To illustrate the use of scoring functions, let Work.Reginput
contain the scoring data, where the values of regressors in each observation define one scenario. Scoring functions make
it very easy to compute the mean and VaR of each distribution’s scale model for each of the scenarios, as the following steps
illustrate for the lognormal and inverse Gaussian distributions:
/*--- Set VaR level ---*/ %let varLevel=0.975; /*--- Compute scores (mean and var) for the --- --- scoring data by using the scoring functions ---*/ data scores; array x{*} x1-x5; set reginput; igauss_mean = sev_mean_igauss(., x); igauss_var = sev_quantile_igauss(&varLevel, x); logn_mean = sev_mean_logn(., x); logn_var = sev_quantile_logn(&varLevel, x); run;
The preceding steps use a VaR level of 97.5%.

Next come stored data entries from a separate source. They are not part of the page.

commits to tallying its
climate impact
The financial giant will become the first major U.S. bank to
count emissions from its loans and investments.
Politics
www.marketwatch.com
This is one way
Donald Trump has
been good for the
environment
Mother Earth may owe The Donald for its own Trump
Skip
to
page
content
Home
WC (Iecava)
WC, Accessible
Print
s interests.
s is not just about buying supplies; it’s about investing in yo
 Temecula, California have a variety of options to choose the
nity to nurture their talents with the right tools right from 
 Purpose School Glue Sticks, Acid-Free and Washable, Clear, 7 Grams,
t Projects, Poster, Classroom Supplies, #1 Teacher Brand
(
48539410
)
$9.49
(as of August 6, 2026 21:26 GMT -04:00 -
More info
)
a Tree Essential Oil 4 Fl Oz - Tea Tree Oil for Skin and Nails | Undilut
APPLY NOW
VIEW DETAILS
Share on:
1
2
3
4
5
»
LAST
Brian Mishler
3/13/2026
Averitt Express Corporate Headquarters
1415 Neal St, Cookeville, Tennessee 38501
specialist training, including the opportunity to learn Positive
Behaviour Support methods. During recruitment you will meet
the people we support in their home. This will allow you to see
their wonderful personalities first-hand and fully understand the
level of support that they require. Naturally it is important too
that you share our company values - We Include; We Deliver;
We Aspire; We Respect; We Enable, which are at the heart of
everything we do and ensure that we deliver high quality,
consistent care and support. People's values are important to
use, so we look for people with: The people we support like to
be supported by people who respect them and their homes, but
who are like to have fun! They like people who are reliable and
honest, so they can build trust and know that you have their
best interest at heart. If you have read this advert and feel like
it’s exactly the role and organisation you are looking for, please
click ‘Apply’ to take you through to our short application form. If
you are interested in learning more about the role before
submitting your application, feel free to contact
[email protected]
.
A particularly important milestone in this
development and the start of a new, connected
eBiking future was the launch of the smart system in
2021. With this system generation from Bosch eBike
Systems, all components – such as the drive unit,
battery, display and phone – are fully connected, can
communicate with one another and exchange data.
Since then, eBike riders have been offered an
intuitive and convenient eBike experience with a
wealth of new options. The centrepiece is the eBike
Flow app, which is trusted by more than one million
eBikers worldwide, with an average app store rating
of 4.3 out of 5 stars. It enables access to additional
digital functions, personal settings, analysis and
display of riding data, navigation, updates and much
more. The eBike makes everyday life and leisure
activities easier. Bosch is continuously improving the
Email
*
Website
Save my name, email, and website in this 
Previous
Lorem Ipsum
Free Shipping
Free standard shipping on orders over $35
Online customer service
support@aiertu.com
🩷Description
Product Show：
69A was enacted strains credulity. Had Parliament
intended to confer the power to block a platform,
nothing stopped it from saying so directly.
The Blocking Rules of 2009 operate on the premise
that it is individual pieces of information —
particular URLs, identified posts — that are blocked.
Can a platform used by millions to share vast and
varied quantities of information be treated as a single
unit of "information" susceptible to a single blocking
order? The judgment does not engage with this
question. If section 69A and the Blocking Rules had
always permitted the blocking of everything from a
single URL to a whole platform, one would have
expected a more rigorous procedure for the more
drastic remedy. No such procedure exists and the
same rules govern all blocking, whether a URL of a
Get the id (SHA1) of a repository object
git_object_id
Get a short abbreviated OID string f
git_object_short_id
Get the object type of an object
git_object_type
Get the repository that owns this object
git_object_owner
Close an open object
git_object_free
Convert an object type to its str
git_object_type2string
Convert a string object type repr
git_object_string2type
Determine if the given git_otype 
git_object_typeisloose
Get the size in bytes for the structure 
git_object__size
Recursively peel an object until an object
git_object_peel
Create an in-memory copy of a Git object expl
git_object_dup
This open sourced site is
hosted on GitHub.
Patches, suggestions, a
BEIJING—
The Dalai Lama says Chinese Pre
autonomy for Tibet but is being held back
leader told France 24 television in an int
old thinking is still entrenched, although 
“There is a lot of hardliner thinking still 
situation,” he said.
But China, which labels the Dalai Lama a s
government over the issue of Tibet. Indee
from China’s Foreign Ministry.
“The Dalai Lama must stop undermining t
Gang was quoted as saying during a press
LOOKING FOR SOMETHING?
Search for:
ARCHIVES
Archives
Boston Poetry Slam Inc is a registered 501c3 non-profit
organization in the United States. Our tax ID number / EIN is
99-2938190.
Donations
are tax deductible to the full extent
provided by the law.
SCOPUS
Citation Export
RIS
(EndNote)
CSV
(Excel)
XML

The following DATA step accomplishes the same task by reading the parameter estimates that were written to the Work.Est
data set by the previous PROC HPSEVERITY step:
/*--- Compute scores (mean and var) for the --- --- scoring data by using the OUTEST= data set ---*/ data scoresWithOutest(keep=x1-x5 igauss_mean igauss_var logn_mean logn_var); array _x_{*} x1-x5; array _xparmIgauss_{5} _temporary_; array _xparmLogn_{5} _temporary_; retain _Theta0_ Alpha0; retain _Mu0_ Sigma0; *--- read parameter estimates for igauss and logn models ---*; if (_n_ = 1) then do; set est(where=(upcase(_MODEL_)='IGAUSS' and _TYPE_='EST')); _Theta0_ = Theta; Alpha0 = Alpha; do _i_=1 to dim(_x_); if (_x_(_i_) = .R) then _xparmIgauss_(_i_) = 0; else _xparmIgauss_(_i_) = _x_(_i_); end; set est(where=(upcase(_MODEL_)='LOGN' and _TYPE_='EST')); _Mu0_ = Mu; Sigma0 = Sigma; do _i_=1 to dim(_x_); if (_x_(_i_) = .R) then _xparmLogn_(_i_) = 0; else _xparmLogn_(_i_) = _x_(_i_); end; end; set reginput; *--- predict mean and VaR for inverse Gaussian ---*; * first compute X'*beta for inverse Gaussian *; _xbeta_ = 0.0; do _i_ = 1 to dim(_x_); _xbeta_ = _xbeta_ + _xparmIgauss_(_i_) * _x_(_i_); end; * now compute scale for inverse Gaussian *; _SCALE_ = _Theta0_ * exp(_xbeta_); igauss_mean = igauss_mean(., _SCALE_, Alpha0); igauss_var = igauss_quantile(&varLevel, _SCALE_, Alpha0); *--- predict mean and VaR for lognormal ---*; * first compute X'*beta for lognormal*; _xbeta_ = 0.0; do _i_ = 1 to dim(_x_); _xbeta_ = _xbeta_ + _xparmLogn_(_i_) * _x_(_i_); end; * now compute Mu=log(scale) for lognormal *; _MU_ = _Mu0_ + _xbeta_; logn_mean = logn_mean(., _MU_, Sigma0); logn_var = logn_quantile(&varLevel, _MU_, Sigma0); run;
The "Values Comparison Summary" table in Output 9.9.2 shows that the difference between the estimates that are produced by both methods is within the acceptable machine precision. However, the comparison of the DATA step complexity of each method clearly shows that the method that uses the scoring functions is much easier because it saves a lot of programming effort. Further, new distribution functions, such as the dist_MEAN functions that are illustrated here, are automatically discovered and converted to scoring functions by PROC HPSEVERITY. That enables you to focus your efforts on writing the distribution function that computes your desired score, which needs to be done only once. Then, you can create and use the corresponding scoring functions multiple times with much less effort.